▽

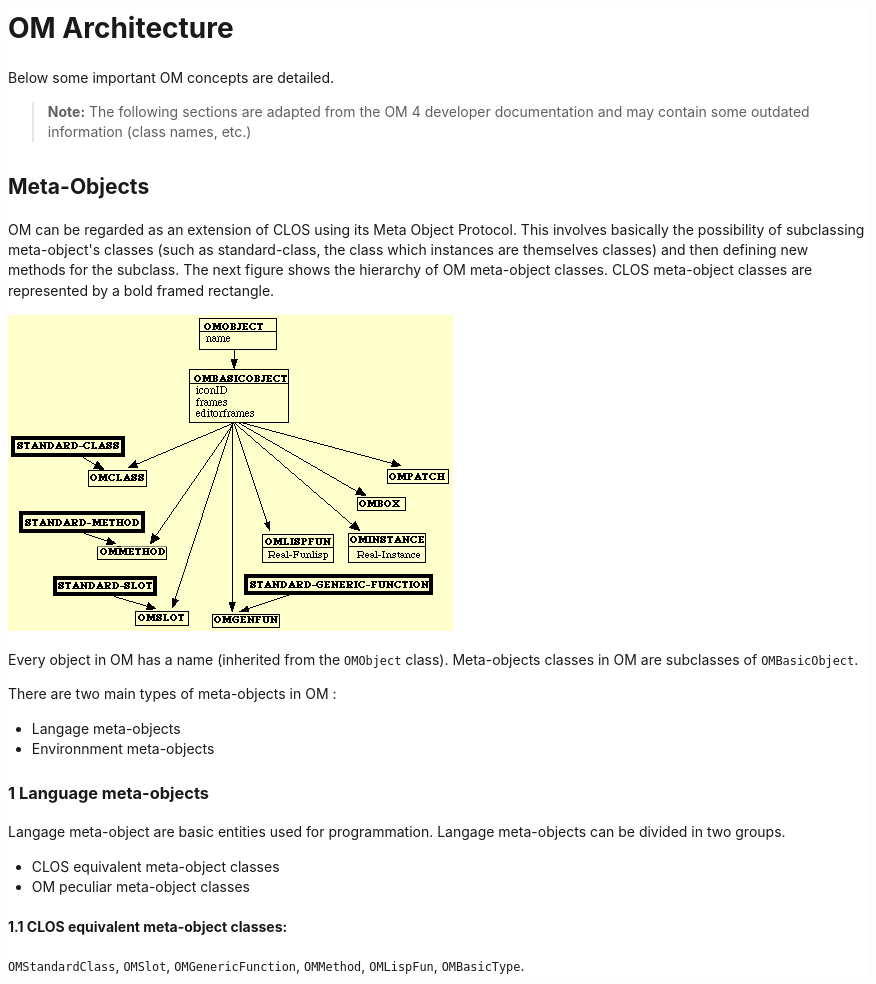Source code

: 
# OM Architecture

Below some important OM concepts are detailed.

> **Note:** The following sections are adapted from the OM 4 developer documentation and may contain some outdated information (class names, etc.)

## Meta-Objects

OM can be regarded as an extension of CLOS using its Meta Object Protocol. This involves basically the possibility of subclassing meta-object's classes (such as standard-class, the class which instances are themselves classes) and then defining new methods for the subclass. The next figure shows the hierarchy of OM meta-object classes. CLOS meta-object classes are represented by a bold framed rectangle.

![](images/imagei2.gif)

Every object in OM has a name (inherited from the `OMObject` class). 
Meta-objects classes in OM are subclasses of `OMBasicObject`.

There are two main types of meta-objects in OM :

- Langage meta-objects
- Environnment meta-objects


### 1 Language meta-objects

Langage meta-object are basic entities used for programmation.
Langage meta-objects can be divided in two groups.

- CLOS equivalent meta-object classes
- OM peculiar meta-object classes

#### 1.1 CLOS equivalent meta-object classes:

`OMStandardClass`, `OMSlot`, `OMGenericFunction`, `OMMethod`, `OMLispFun`, `OMBasicType`.
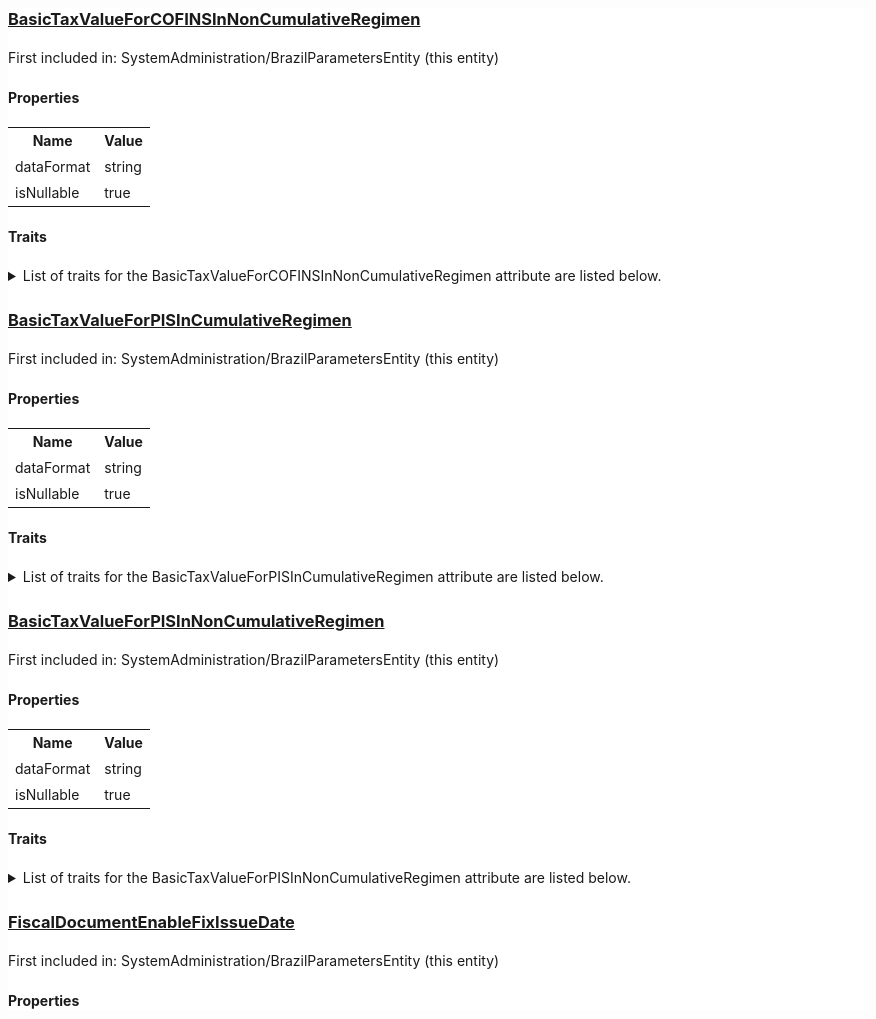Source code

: ### <a href=#BasicTaxValueForCOFINSInNonCumulativeRegimen name="BasicTaxValueForCOFINSInNonCumulativeRegimen">BasicTaxValueForCOFINSInNonCumulativeRegimen</a>

First included in: SystemAdministration/BrazilParametersEntity (this entity)  

#### Properties

<table><tr><th>Name</th><th>Value</th></tr><tr><td>dataFormat</td><td>string</td></tr><tr><td>isNullable</td><td>true</td></tr></table>

#### Traits

<details><summary>List of traits for the BasicTaxValueForCOFINSInNonCumulativeRegimen attribute are listed below.</summary></details>

### <a href=#BasicTaxValueForPISInCumulativeRegimen name="BasicTaxValueForPISInCumulativeRegimen">BasicTaxValueForPISInCumulativeRegimen</a>

First included in: SystemAdministration/BrazilParametersEntity (this entity)  

#### Properties

<table><tr><th>Name</th><th>Value</th></tr><tr><td>dataFormat</td><td>string</td></tr><tr><td>isNullable</td><td>true</td></tr></table>

#### Traits

<details><summary>List of traits for the BasicTaxValueForPISInCumulativeRegimen attribute are listed below.</summary></details>

### <a href=#BasicTaxValueForPISInNonCumulativeRegimen name="BasicTaxValueForPISInNonCumulativeRegimen">BasicTaxValueForPISInNonCumulativeRegimen</a>

First included in: SystemAdministration/BrazilParametersEntity (this entity)  

#### Properties

<table><tr><th>Name</th><th>Value</th></tr><tr><td>dataFormat</td><td>string</td></tr><tr><td>isNullable</td><td>true</td></tr></table>

#### Traits

<details><summary>List of traits for the BasicTaxValueForPISInNonCumulativeRegimen attribute are listed below.</summary></details>

### <a href=#FiscalDocumentEnableFixIssueDate name="FiscalDocumentEnableFixIssueDate">FiscalDocumentEnableFixIssueDate</a>

First included in: SystemAdministration/BrazilParametersEntity (this entity)  

#### Properties
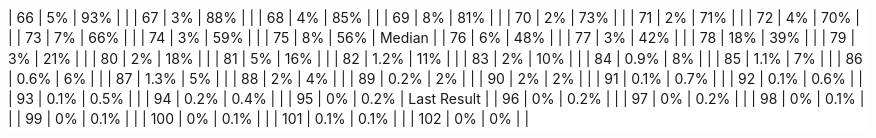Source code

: | 66 | 5% | 93% |  |
| 67 | 3% | 88% |  |
| 68 | 4% | 85% |  |
| 69 | 8% | 81% |  |
| 70 | 2% | 73% |  |
| 71 | 2% | 71% |  |
| 72 | 4% | 70% |  |
| 73 | 7% | 66% |  |
| 74 | 3% | 59% |  |
| 75 | 8% | 56% | Median |
| 76 | 6% | 48% |  |
| 77 | 3% | 42% |  |
| 78 | 18% | 39% |  |
| 79 | 3% | 21% |  |
| 80 | 2% | 18% |  |
| 81 | 5% | 16% |  |
| 82 | 1.2% | 11% |  |
| 83 | 2% | 10% |  |
| 84 | 0.9% | 8% |  |
| 85 | 1.1% | 7% |  |
| 86 | 0.6% | 6% |  |
| 87 | 1.3% | 5% |  |
| 88 | 2% | 4% |  |
| 89 | 0.2% | 2% |  |
| 90 | 2% | 2% |  |
| 91 | 0.1% | 0.7% |  |
| 92 | 0.1% | 0.6% |  |
| 93 | 0.1% | 0.5% |  |
| 94 | 0.2% | 0.4% |  |
| 95 | 0% | 0.2% | Last Result |
| 96 | 0% | 0.2% |  |
| 97 | 0% | 0.2% |  |
| 98 | 0% | 0.1% |  |
| 99 | 0% | 0.1% |  |
| 100 | 0% | 0.1% |  |
| 101 | 0.1% | 0.1% |  |
| 102 | 0% | 0% |  |
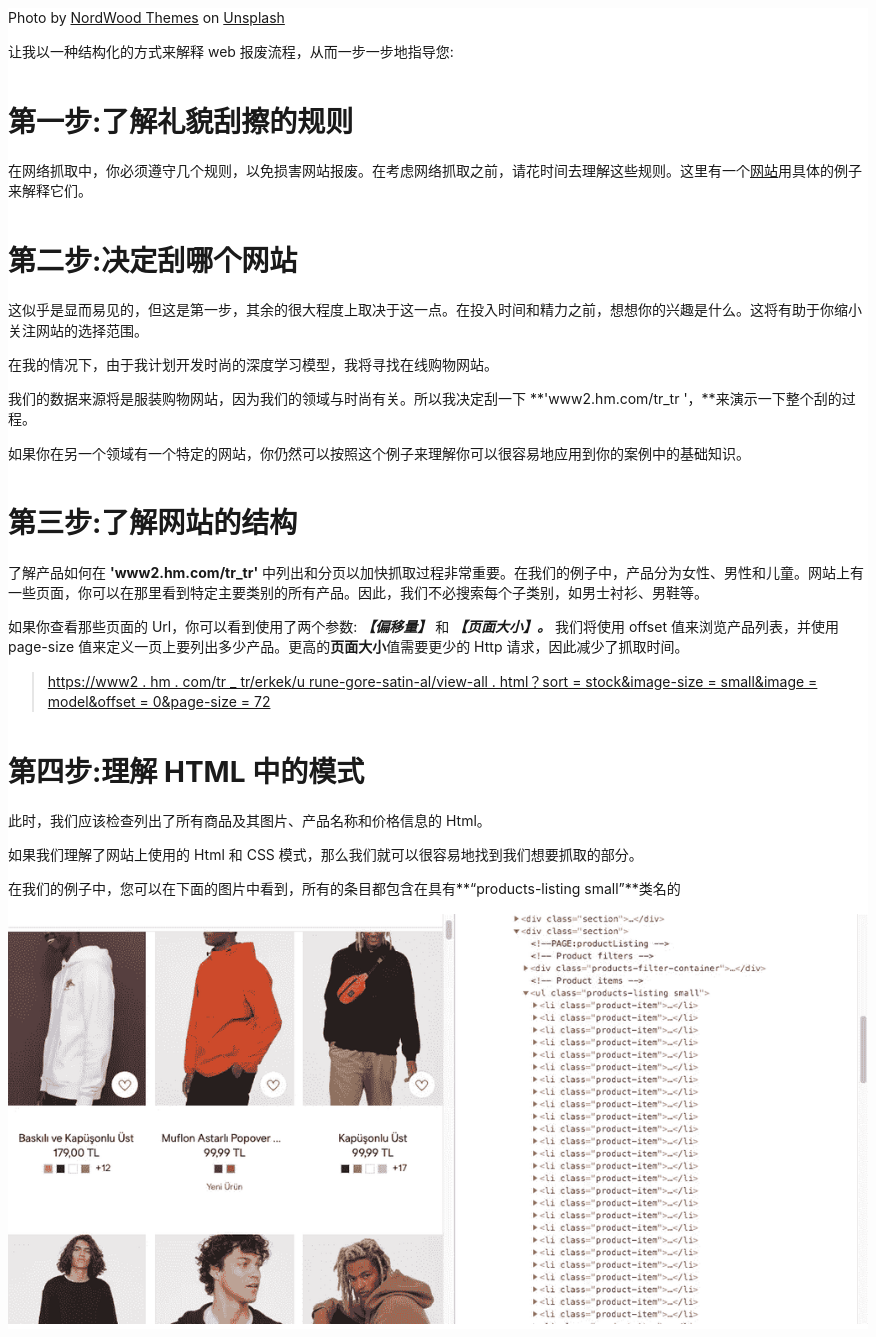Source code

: Photo by [NordWood Themes](https://unsplash.com/@nordwood?utm_source=medium&utm_medium=referral) on [Unsplash](https://unsplash.com?utm_source=medium&utm_medium=referral)

让我以一种结构化的方式来解释 web 报废流程，从而一步一步地指导您:

# 第一步:了解礼貌刮擦的规则

在网络抓取中，你必须遵守几个规则，以免损害网站报废。在考虑网络抓取之前，请花时间去理解这些规则。这里有一个[网站](https://blog.scrapinghub.com/2016/08/25/how-to-crawl-the-web-politely-with-scrapy)用具体的例子来解释它们。

# 第二步:决定刮哪个网站

这似乎是显而易见的，但这是第一步，其余的很大程度上取决于这一点。在投入时间和精力之前，想想你的兴趣是什么。这将有助于你缩小关注网站的选择范围。

在我的情况下，由于我计划开发时尚的深度学习模型，我将寻找在线购物网站。

我们的数据来源将是服装购物网站，因为我们的领域与时尚有关。所以我决定刮一下 **'www2.hm.com/tr_tr '，**来演示一下整个刮的过程。

如果你在另一个领域有一个特定的网站，你仍然可以按照这个例子来理解你可以很容易地应用到你的案例中的基础知识。

# 第三步:了解网站的结构

了解产品如何在 **'www2.hm.com/tr_tr'** 中列出和分页以加快抓取过程非常重要。在我们的例子中，产品分为女性、男性和儿童。网站上有一些页面，你可以在那里看到特定主要类别的所有产品。因此，我们不必搜索每个子类别，如男士衬衫、男鞋等。

如果你查看那些页面的 Url，你可以看到使用了两个参数: ***【偏移量】*** 和 ***【页面大小】。*** 我们将使用 offset 值来浏览产品列表，并使用 page-size 值来定义一页上要列出多少产品。更高的**页面大小**值需要更少的 Http 请求，因此减少了抓取时间。

> [https://www2 . hm . com/tr _ tr/erkek/u rune-gore-satin-al/view-all . html？sort = stock&image-size = small&image = model&offset = 0&page-size = 72](https://www2.hm.com/tr_tr/erkek/urune-gore-satin-al/view-all.html?sort=stock&image-size=small&image=model&offset=0&page-size=72)

# 第四步:理解 HTML 中的模式

此时，我们应该检查列出了所有商品及其图片、产品名称和价格信息的 Html。

如果我们理解了网站上使用的 Html 和 CSS 模式，那么我们就可以很容易地找到我们想要抓取的部分。

在我们的例子中，您可以在下面的图片中看到，所有的条目都包含在具有**“products-listing small”**类名的

![](img/02ca2b9f3cfa53f2f33d9b2b0126add1.png)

△

--- Written task ---
Write out exactly the lines that run from the top of the listing above to the line containing "## Meta-Objects", both ends included. Omit every picture.

--- Exercise solution ---
Source code

: 
# OM Architecture

Below some important OM concepts are detailed.

> **Note:** The following sections are adapted from the OM 4 developer documentation and may contain some outdated information (class names, etc.)

## Meta-Objects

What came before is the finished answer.